[Dataset entries]
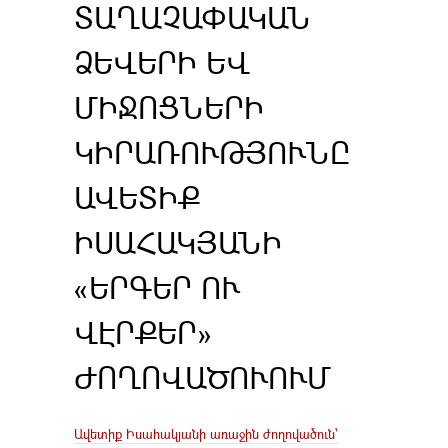
ՏԱՂԱՉԱՓԱԿԱՆ
ՁԵՎԵՐԻ ԵՎ
ՄԻՋՈՑՆԵՐԻ
ԿԻՐԱՌՈՒԹՅՈՒՆԸ
ԱՎԵՏԻՔ
ԻՍԱՀԱԿՅԱՆԻ
«ԵՐԳԵՐ ՈՒ
ՎԷՐՔԵՐ»
ԺՈՂՈՎԱԾՈՒՈՒՄ
Ավետիք Իսահակյանի առաջին ժողովածուն՝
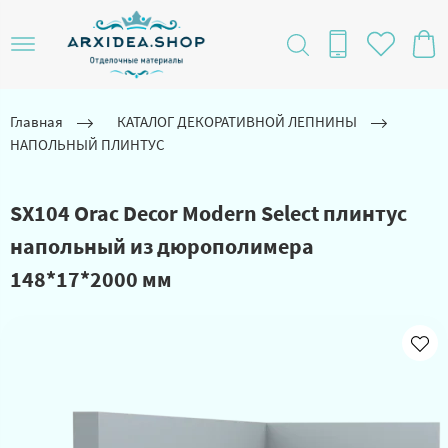
Главная
КАТАЛОГ ДЕКОРАТИВНОЙ ЛЕПНИНЫ
НАПОЛЬНЫЙ ПЛИНТУС
SX104 Orac Decor Modern Select плинтус
напольный из дюрополимера
148*17*2000 мм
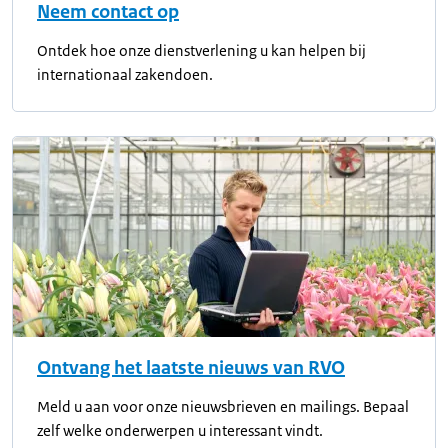
Neem contact op
Ontdek hoe onze dienstverlening u kan helpen bij
internationaal zakendoen.
Ontvang het laatste nieuws van RVO
Meld u aan voor onze nieuwsbrieven en mailings. Bepaal
zelf welke onderwerpen u interessant vindt.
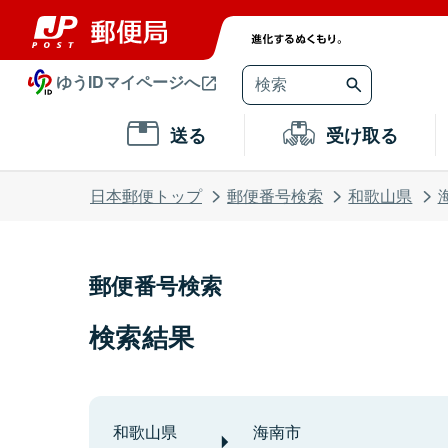
ゆうIDマイページへ
送る
受け取る
日本郵便トップ
郵便番号検索
和歌山県
郵便番号検索
検索結果
和歌山県
海南市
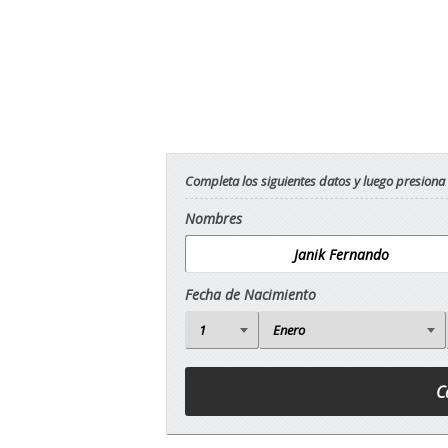
Completa los siguientes datos y luego presiona
Nombres
Fecha de Nacimiento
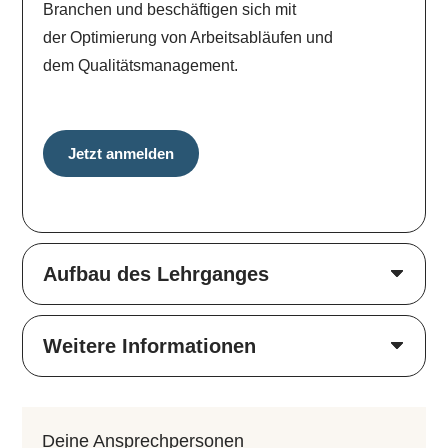
Branchen und beschäftigen sich mit
der Optimierung von Arbeitsabläufen und
dem Qualitätsmanagement.
Jetzt anmelden
Aufbau des Lehrganges
Weitere Informationen
Deine An­sprech­per­so­nen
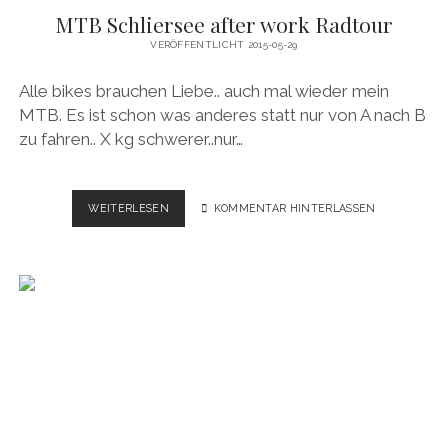
MTB Schliersee after work Radtour
VERÖFFENTLICHT 2015-05-29
Alle bikes brauchen Liebe.. auch mal wieder mein
MTB. Es ist schon was anderes statt nur von A nach B
zu fahren.. X kg schwerer..nur…
MTB
WEITERLESEN
KOMMENTAR HINTERLASSEN
SCHLIERSEE
AFTER
WORK
RADTOUR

§ **To-do item**
Pull out every line from the one containing "MTB Schliersee after work Radtour" through the last line of the items, both ends included, and reproduce them verbatim.

§ **Exercise response**
MTB Schliersee after work Radtour
VERÖFFENTLICHT 2015-05-29
Alle bikes brauchen Liebe.. auch mal wieder mein
MTB. Es ist schon was anderes statt nur von A nach B
zu fahren.. X kg schwerer..nur…
MTB
WEITERLESEN
KOMMENTAR HINTERLASSEN
SCHLIERSEE
AFTER
WORK
RADTOUR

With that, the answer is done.